L f =   (2*x*y + x + y)^400; * terms = 80601
L g =   (2*x*y + x + y);     * terms = 3
L res = (2*x*y + x + y)^399; * terms = 80200
.sort

L q = div_(f,g); * terms = 80200
L r = rem_(f,g); * terms = 0
.sort

L diff = q - res;

print diff,r;
.end

Here the division used to determine the bound on i generates millions of terms even though the input and result have only ~80k terms. I am sure it is possible to construct even more compact and dramatic examples.

It would be nice if FORM could avoid this costly division just to bound i. In order to do so, one idea, suggested to me by @KernerM, is to simply try the division with some small i then if it fails increase i until the division succeeds. Concretely, we can check if the division of any coefficient during the poly_divmod routine yields a non-zero remainder, if so the division has failed over the integers. I have implemented this idea and issued a pull request #281. Obviously this algorithm is also not perfect, we can imagine cases where:

  1. Nearly the full division is performed tens of times before a large enough i is found.
  2. i is set to a value much larger than really necessary for the problem.

Can anybody think of a better algorithm? Alternatively, how simple would it be to extend the polynomial class to support multivariate polynomials with rational coefficients, in this case there are reasonably efficient algorithms for directly dividing, see Algorithm 1 of Sparse polynomial division using a heap, Monagan, Pearce, 2011?

Finally, there are further factors which contribute to the failure of FORM's div_ or rem_ functions:

  1. as explained by @vermaseren in his comment above the size of polynomials in the C++ part of FORM is quite limited due to the use of 32-bit pointers. I think it is just about feasible to remove this limitation within the C++ part of FORM (changes ~100 lines) but it is not clear to me if these large polynomials can be passed back to the C part of FORM easily.
  2. There is no attempt to reorder variables to make the denominator monic in cases where this is possible.
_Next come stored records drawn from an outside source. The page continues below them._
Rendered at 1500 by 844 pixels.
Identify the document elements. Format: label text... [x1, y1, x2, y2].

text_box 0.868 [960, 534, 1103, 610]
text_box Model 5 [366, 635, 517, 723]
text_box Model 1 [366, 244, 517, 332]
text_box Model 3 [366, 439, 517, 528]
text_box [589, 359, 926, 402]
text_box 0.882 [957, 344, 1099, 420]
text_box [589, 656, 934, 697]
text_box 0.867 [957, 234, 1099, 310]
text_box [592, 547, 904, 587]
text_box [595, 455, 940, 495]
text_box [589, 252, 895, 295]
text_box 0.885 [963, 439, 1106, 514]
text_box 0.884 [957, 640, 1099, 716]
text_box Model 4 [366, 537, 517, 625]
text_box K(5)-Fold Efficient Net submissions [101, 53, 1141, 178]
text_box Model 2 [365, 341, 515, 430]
I am not very sure how easy this would be to implement but it seems like an obvious optimisation.
benruijl commented 6 years ago

Thanks for the analysis!

At the moment I don't have much feeling to determine the upper bound. I would also be in favor of computing in Q, but that may actually be quite a bit of work. The sparse heap algorithm you refer to is implemented in Form (at least in some form), so at least that part is covered.

Concerning point 2: this is definitely something to look into.